JAKARTA - Polisi menyatakan sopir bus TransJakarta yang menabrak pejalan kaki hingga tewas di kawasan Ragunan, Jakarta Selatan, tidak ditetapkan sebagai tersangka. Setidaknya, ada tiga alasan yang mendasarinya.
"Hasil gelar perkara yang bersangkutan sopir an YH tidak cukup unsur untuk dijadikan tersangka," ujar Kasubdit Gakkum Ditlantas Polda Metro Jaya AKBP Argo Wiyono saat dihubingi, Rabu, 15 Desember.
Alasan pertama sopir itu tak dijadikan tersangka, yakni, pada saat proses kecelakaan itu sopir bus tak memiliki jarak untuk melakukan pengereman.
Sebab, jarak antara bus dengan korban hanya 4 meter. Padahal, jika bus melaju dengan kecepatan 30 km per jam dibutuhkan jarak 10 sampai 14 meter.
"Tidak cukup jarak untuk melakukan pengereman.

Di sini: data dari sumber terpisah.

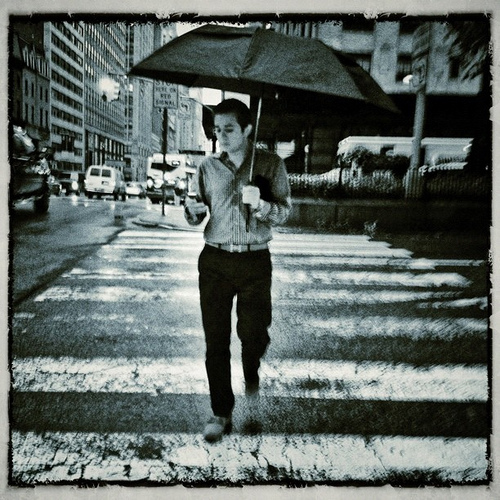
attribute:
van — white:
[83, 166, 121, 198]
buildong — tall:
[80, 17, 148, 194]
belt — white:
[203, 237, 270, 256]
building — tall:
[11, 19, 197, 201]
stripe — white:
[11, 355, 496, 399]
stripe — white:
[9, 430, 492, 483]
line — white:
[9, 427, 489, 482]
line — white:
[11, 354, 487, 404]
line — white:
[11, 310, 487, 340]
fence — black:
[288, 165, 493, 200]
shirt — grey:
[180, 149, 292, 246]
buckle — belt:
[224, 240, 246, 254]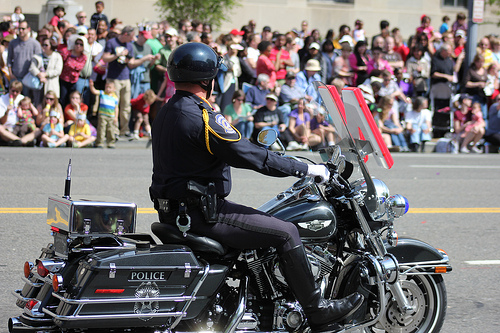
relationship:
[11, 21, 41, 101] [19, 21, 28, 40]
man has a head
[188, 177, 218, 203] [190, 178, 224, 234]
gun inside holster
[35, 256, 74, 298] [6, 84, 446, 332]
signal on back of motorcycle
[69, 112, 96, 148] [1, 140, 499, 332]
boy sitting on street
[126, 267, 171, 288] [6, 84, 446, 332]
police written on motorcycle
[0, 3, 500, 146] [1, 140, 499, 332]
crowd beside street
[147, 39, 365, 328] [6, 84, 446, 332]
officer riding motorcycle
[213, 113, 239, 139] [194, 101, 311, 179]
emblem attached to sleeve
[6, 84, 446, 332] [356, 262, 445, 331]
motorcycle has a tire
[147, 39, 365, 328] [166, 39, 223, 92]
officer wearing helmet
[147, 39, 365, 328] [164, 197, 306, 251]
officer wearing pants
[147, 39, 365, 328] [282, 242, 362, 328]
officer wearing boot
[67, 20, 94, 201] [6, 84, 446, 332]
antenna attached to motorcycle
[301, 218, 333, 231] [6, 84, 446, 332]
logo on side of motorcycle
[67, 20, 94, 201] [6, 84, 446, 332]
antenna on back of motorcycle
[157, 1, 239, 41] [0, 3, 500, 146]
tree behind crowd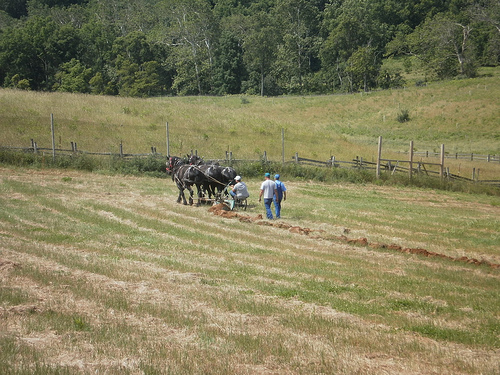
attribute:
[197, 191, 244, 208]
cart — small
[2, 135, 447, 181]
fence — small, wooden, edge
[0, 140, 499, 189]
fences — wooden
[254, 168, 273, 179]
hat — blue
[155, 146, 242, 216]
horse — dark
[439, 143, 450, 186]
fence post — wooden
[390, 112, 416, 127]
green — solitary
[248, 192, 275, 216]
short — white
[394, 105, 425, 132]
shrub — small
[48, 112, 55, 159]
pole — tall, shorter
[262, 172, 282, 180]
caps — blue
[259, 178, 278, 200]
tee shirt — bright, white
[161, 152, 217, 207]
horse — walking, black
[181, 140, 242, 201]
cart — small 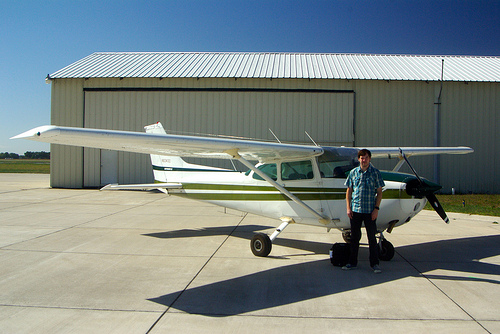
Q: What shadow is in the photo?
A: Airplane.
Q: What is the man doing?
A: Getting ready to fly the plane.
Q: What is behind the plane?
A: Metal building.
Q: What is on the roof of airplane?
A: White roof of airplane hangar.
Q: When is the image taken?
A: When plane is landed.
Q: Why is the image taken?
A: Remembrance.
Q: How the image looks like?
A: Pretty good.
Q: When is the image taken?
A: When man is standing side to the plane.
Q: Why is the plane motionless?
A: Its landed.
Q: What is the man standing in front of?
A: A plane.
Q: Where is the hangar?
A: Behind the plane.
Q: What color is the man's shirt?
A: Teal.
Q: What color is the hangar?
A: White.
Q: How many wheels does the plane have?
A: 4.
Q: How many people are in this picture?
A: 1.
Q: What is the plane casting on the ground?
A: A shadow.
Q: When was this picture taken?
A: Daytime.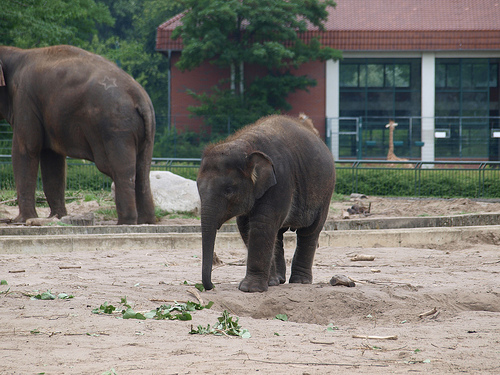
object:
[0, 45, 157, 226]
elephant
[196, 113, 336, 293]
elephant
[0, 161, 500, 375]
zoo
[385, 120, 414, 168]
giraffe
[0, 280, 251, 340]
leaves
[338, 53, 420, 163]
windows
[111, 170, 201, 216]
boulder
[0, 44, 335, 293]
elephants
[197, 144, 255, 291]
head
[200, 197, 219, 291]
trunk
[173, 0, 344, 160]
tree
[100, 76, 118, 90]
star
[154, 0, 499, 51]
roof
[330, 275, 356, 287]
rock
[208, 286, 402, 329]
hole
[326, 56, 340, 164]
column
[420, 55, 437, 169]
column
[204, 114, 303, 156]
hair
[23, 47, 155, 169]
back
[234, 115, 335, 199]
back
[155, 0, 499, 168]
bar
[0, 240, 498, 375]
ground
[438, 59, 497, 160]
window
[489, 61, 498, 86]
part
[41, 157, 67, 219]
leg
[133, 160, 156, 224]
leg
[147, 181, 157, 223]
edge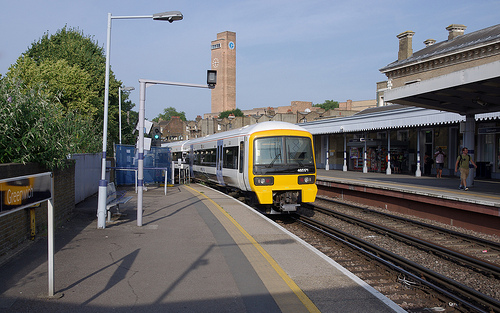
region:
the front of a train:
[216, 48, 364, 228]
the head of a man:
[451, 134, 476, 164]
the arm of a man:
[442, 143, 464, 177]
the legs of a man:
[453, 165, 475, 192]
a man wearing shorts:
[447, 145, 482, 194]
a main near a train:
[421, 132, 484, 200]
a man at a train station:
[407, 103, 498, 214]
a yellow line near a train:
[221, 198, 276, 298]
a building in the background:
[196, 25, 286, 127]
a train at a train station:
[200, 73, 407, 240]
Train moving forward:
[154, 120, 318, 222]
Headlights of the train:
[254, 173, 313, 188]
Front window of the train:
[254, 133, 316, 175]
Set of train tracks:
[276, 180, 498, 311]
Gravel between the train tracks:
[295, 182, 499, 308]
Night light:
[134, 70, 221, 224]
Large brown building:
[209, 30, 239, 116]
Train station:
[294, 20, 495, 205]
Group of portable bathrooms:
[110, 141, 176, 192]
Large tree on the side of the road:
[2, 28, 142, 171]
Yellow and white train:
[153, 115, 342, 221]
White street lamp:
[90, 1, 227, 259]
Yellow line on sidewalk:
[158, 166, 330, 312]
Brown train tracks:
[244, 163, 496, 312]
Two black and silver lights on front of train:
[252, 172, 326, 186]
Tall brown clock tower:
[200, 23, 260, 137]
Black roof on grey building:
[372, 22, 499, 82]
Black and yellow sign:
[0, 158, 74, 229]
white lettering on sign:
[0, 182, 33, 220]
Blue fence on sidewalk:
[112, 131, 185, 196]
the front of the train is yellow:
[154, 112, 359, 222]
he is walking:
[453, 137, 497, 205]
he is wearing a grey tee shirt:
[448, 136, 483, 198]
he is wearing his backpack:
[446, 140, 481, 196]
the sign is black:
[0, 168, 75, 245]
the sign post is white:
[2, 168, 74, 303]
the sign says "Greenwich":
[1, 178, 59, 214]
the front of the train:
[233, 118, 321, 231]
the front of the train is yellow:
[240, 92, 336, 244]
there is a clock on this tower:
[206, 12, 263, 143]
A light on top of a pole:
[146, 3, 192, 33]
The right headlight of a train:
[250, 171, 275, 189]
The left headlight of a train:
[295, 171, 315, 184]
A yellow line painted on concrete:
[236, 235, 294, 293]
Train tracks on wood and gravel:
[346, 202, 424, 256]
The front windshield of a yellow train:
[247, 130, 318, 177]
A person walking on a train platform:
[447, 141, 485, 194]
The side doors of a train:
[208, 137, 232, 191]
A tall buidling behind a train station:
[203, 23, 246, 130]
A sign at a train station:
[0, 168, 62, 220]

Karena tadi jarak berhenti dengan kecepatan 30 km per jam itu minimal 10 meter itu jalan kering. Karena malam itu jalan basah kira-kira 14 meter," kata Argo.
Alasan kedua yakni, tidak ada ruang gerak untuk bus untuk menghindar. Sebab, lebar jalur busway telah diatur sesuai dengan ukuran bus.
"Di jalur busway itu tidak ada ruang gerak. Artinya si supir tidak bisa kekiri atau ke kanan. Ke kiri nabrak separator mungkin fatalitas lebih tinggi kalau ke kanan nabrak pembatas," ungkapnya.
BACA JUGA:
Alasan terakhir, kata Argo, kesalahan pun ada pada korban. Sebab, sebagai pejalan kaki seharusnya menyeberang menggunakan jembatan penyebarangan. Bahkan, jika tidak ada bisa menggunakan zebra cross.
"Dari sisi pejalan kaki itu ada aturan di Pasal 172 ayat 1 bahwa seorang pejalan kaki yang menyebrang itu harus menggunakan tempat penyebrangan," kata Argo.
"Kemudian di 172 ayat 2 kalau tidak ada jembatan penyebrangan dia harus menyebrang di tempat memang disediakan jadi memang harus ada zebra cross jadi tetap harus memperhatikan keselamatannya," sambungnya.
Sebelumnya, bus TransJakarta menabrak pejalan kaki di Jalan Raya Taman Margasatwa Raya, Jakarta Selatan, pada Senin, 6 November.
Bahkan, akibat kecelakaan itu, pejalan kaki tersebut meninggal dunia di lokasi kejadian.